◆ ABOUT THIS TASK
In the material below, list every line carrying the string "down".
-- INPUT FOR THIS TASK follows --
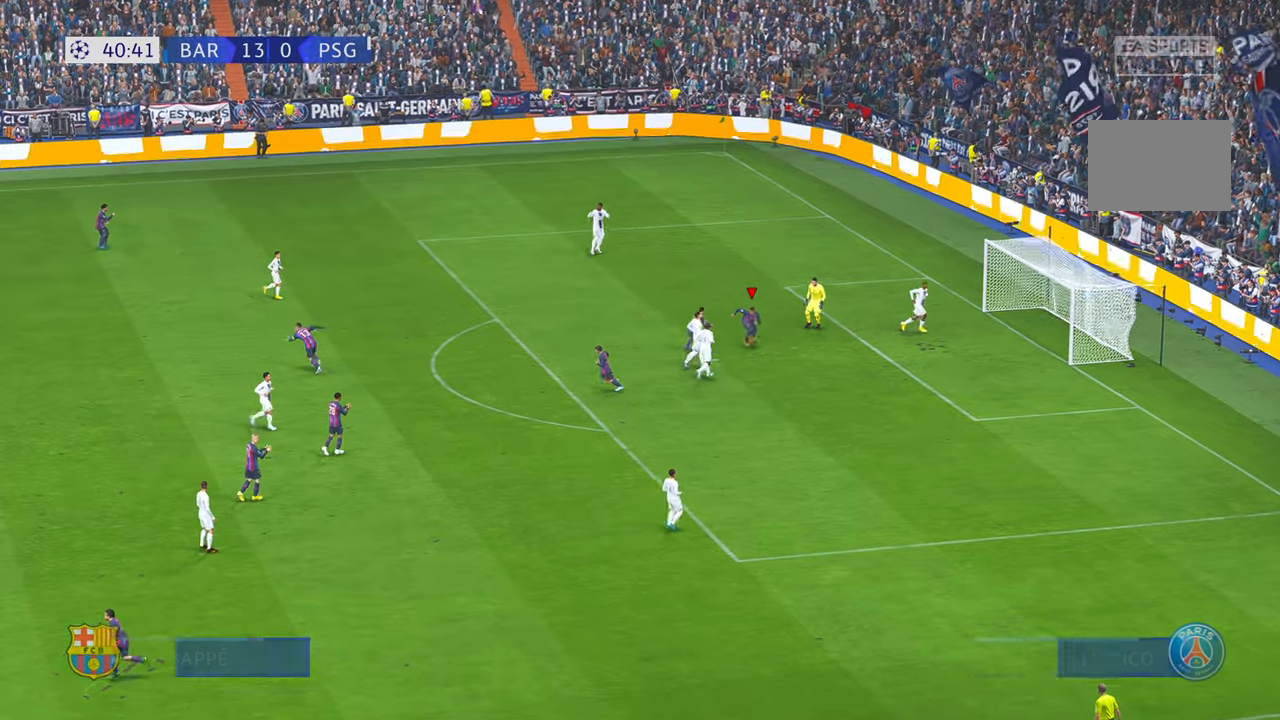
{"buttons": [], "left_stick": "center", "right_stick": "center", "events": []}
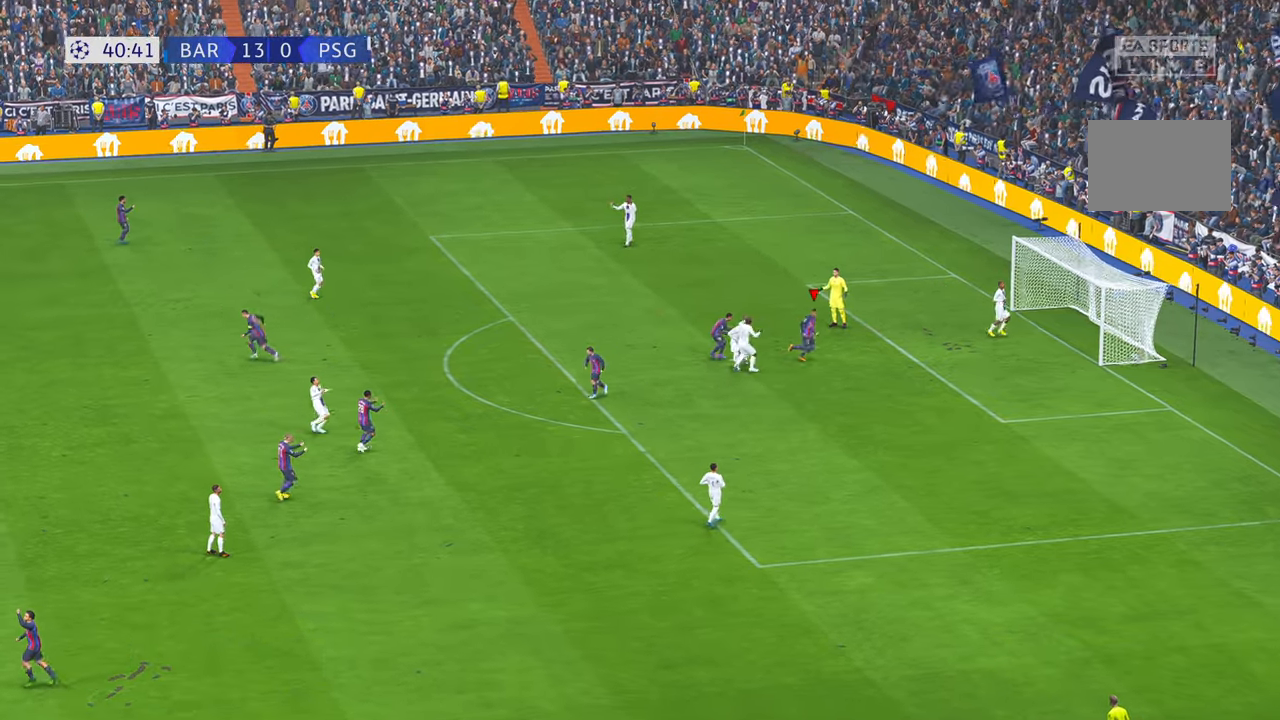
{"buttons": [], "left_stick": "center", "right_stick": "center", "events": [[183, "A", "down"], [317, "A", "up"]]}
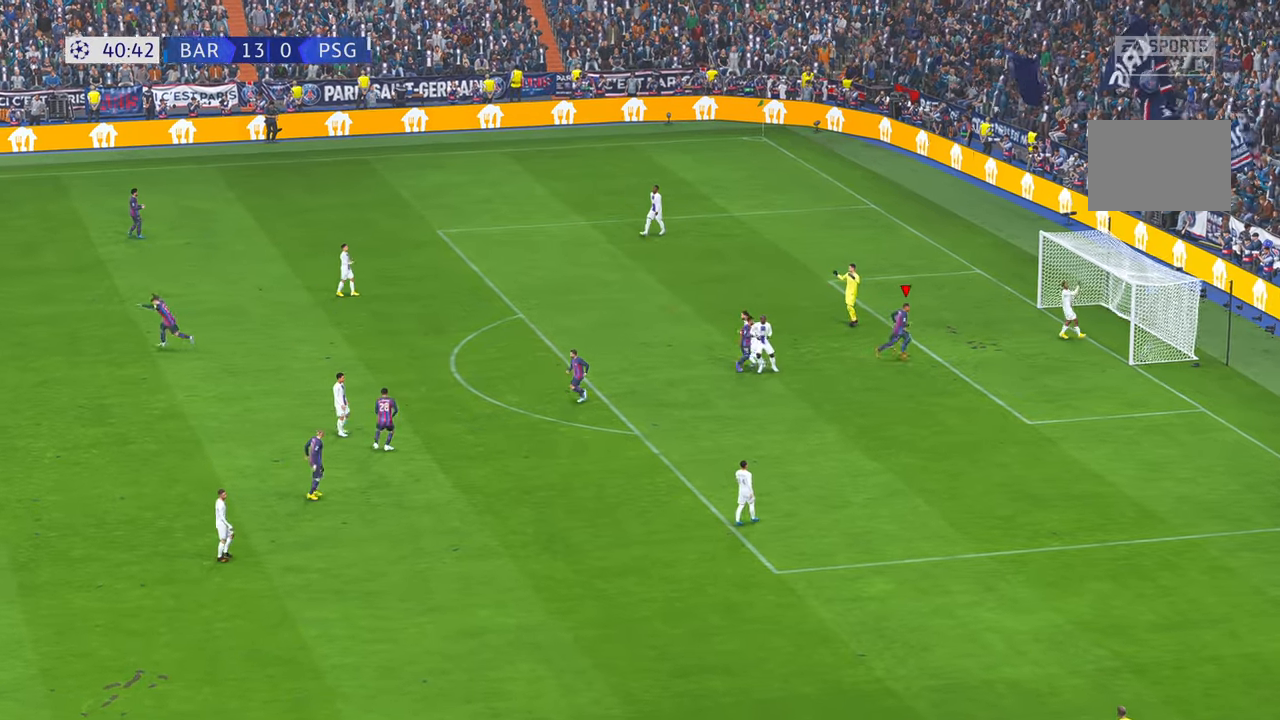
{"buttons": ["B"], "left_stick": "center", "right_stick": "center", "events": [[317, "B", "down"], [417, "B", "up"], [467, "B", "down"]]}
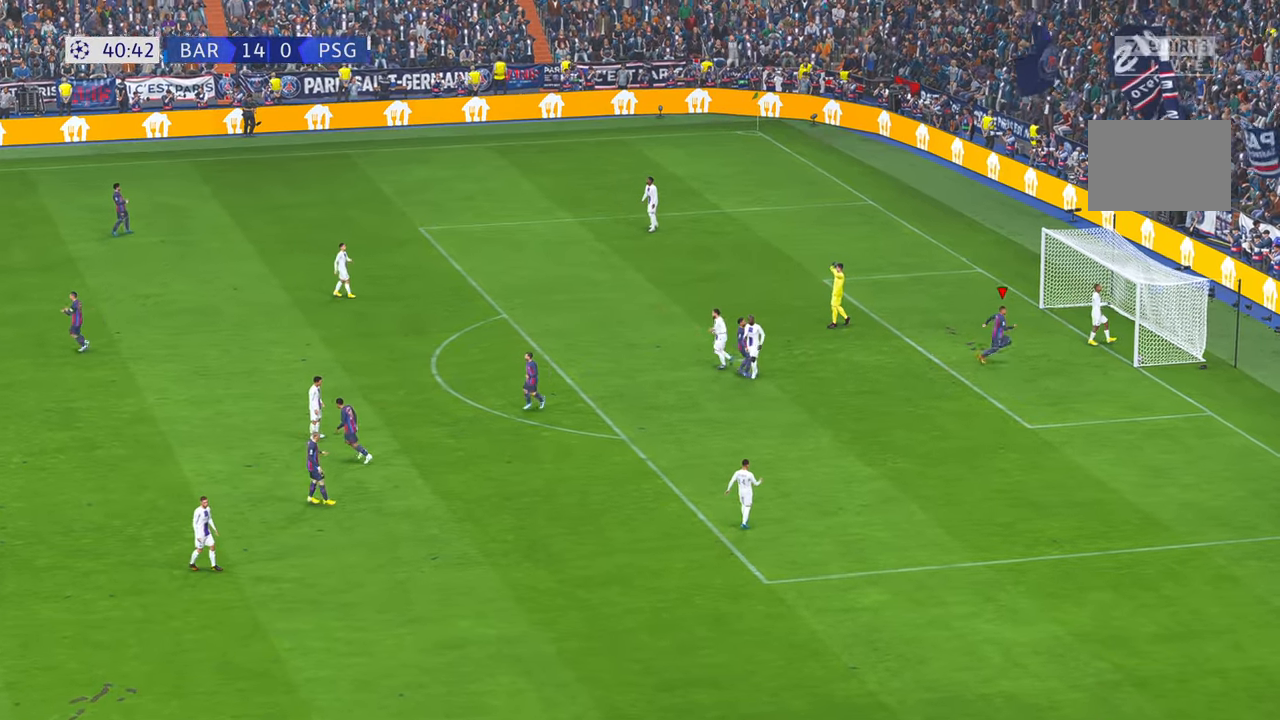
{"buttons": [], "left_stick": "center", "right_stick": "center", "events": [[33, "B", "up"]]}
-- INPUT FOR THIS TASK concluded --
-- INPUT FOR THIS TASK follows --
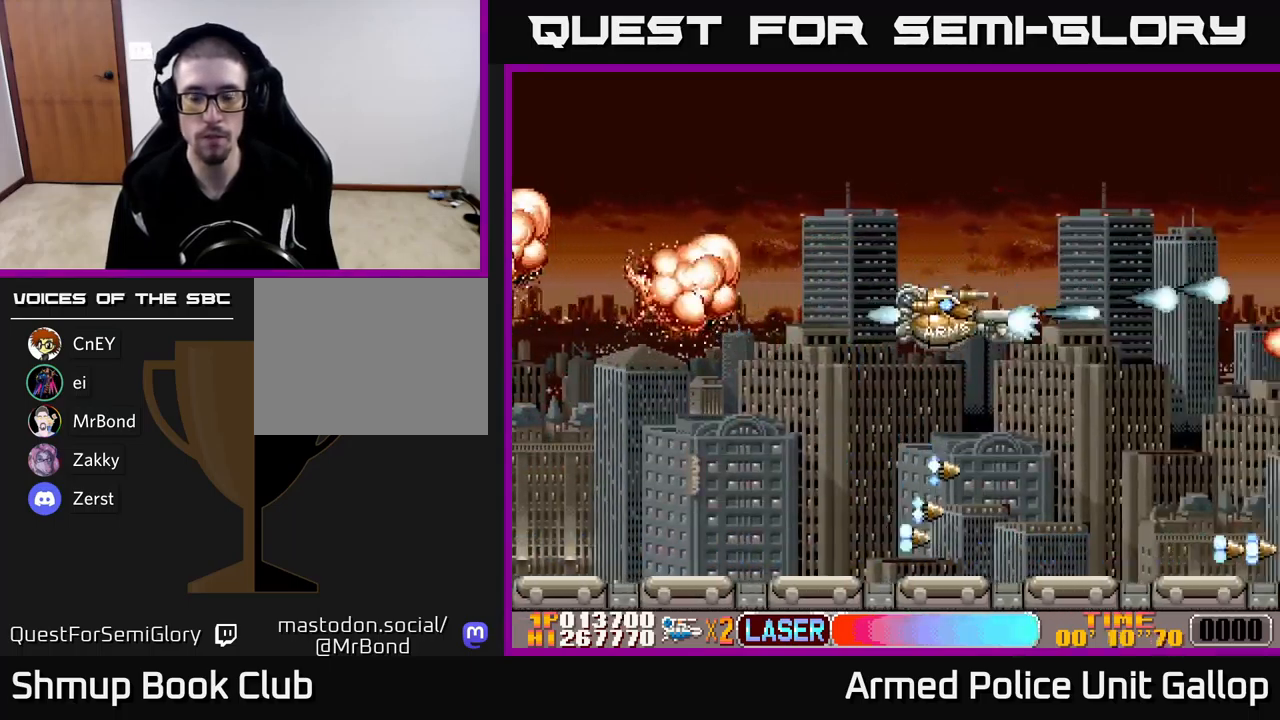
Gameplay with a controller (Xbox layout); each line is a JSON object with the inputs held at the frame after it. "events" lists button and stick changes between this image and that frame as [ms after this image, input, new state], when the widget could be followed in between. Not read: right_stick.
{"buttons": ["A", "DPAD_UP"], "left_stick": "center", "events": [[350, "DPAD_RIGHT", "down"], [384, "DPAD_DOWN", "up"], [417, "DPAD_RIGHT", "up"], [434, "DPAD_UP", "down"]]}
-- INPUT FOR THIS TASK concluded --
◆ TASK ANSWER
{"buttons": [], "left_stick": "center", "right_stick": "center", "events": [[183, "A", "down"], [317, "A", "up"]]}
{"buttons": ["B"], "left_stick": "center", "right_stick": "center", "events": [[317, "B", "down"], [417, "B", "up"], [467, "B", "down"]]}
{"buttons": ["A", "DPAD_UP"], "left_stick": "center", "events": [[350, "DPAD_RIGHT", "down"], [384, "DPAD_DOWN", "up"], [417, "DPAD_RIGHT", "up"], [434, "DPAD_UP", "down"]]}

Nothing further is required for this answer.